*** Opening SOURCE DATA ***

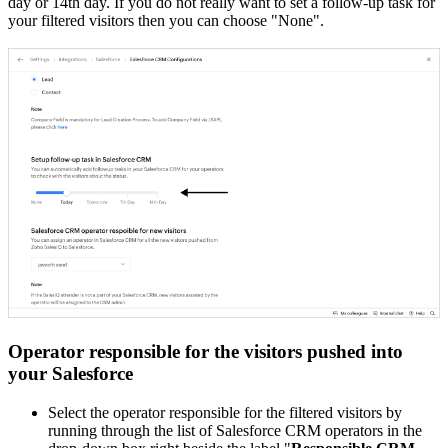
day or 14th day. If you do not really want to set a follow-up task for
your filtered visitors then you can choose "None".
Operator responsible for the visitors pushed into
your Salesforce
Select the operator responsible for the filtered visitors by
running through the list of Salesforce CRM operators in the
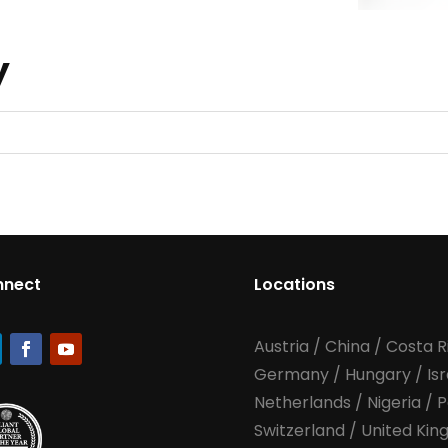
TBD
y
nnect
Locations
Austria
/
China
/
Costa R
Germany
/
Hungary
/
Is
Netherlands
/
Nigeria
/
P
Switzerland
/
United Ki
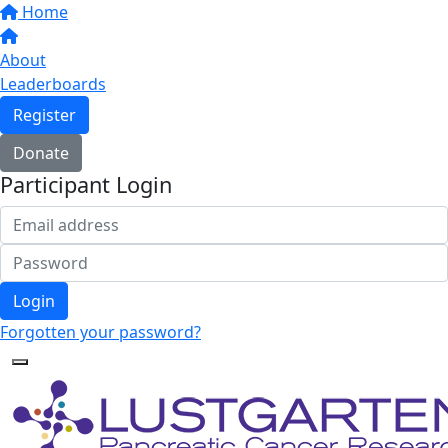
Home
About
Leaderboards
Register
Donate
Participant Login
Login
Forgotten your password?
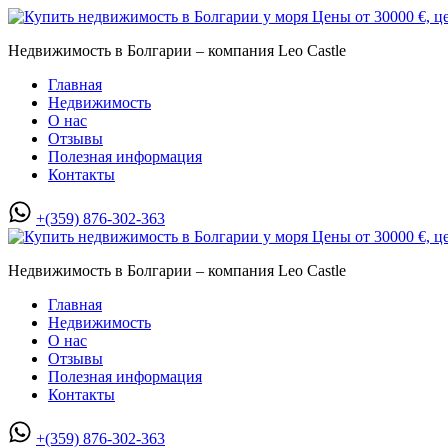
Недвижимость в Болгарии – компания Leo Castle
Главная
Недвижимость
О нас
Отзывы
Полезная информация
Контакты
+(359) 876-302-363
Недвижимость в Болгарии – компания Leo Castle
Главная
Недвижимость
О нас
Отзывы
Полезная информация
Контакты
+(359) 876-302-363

*** Closing SOURCE DATA ***

- **YOUR ASSIGNMENT**
Reproduce all of the data above, switching each occurrence of "visitors" to "leads" and keeping everything else unchanged. Omit the pictures from your output.

- **RESPONSE BELOW**
day or 14th day. If you do not really want to set a follow-up task for
your filtered leads then you can choose "None".
Operator responsible for the leads pushed into
your Salesforce
Select the operator responsible for the filtered leads by
running through the list of Salesforce CRM operators in the
TBD
y
nnect
Locations
Austria
/
China
/
Costa R
Germany
/
Hungary
/
Is
Netherlands
/
Nigeria
/
P
Switzerland
/
United Ki
Home
About
Leaderboards
Register
Donate
Participant Login
Login
Forgotten your password?
Недвижимость в Болгарии – компания Leo Castle
Главная
Недвижимость
О нас
Отзывы
Полезная информация
Контакты
+(359) 876-302-363
Недвижимость в Болгарии – компания Leo Castle
Главная
Недвижимость
О нас
Отзывы
Полезная информация
Контакты
+(359) 876-302-363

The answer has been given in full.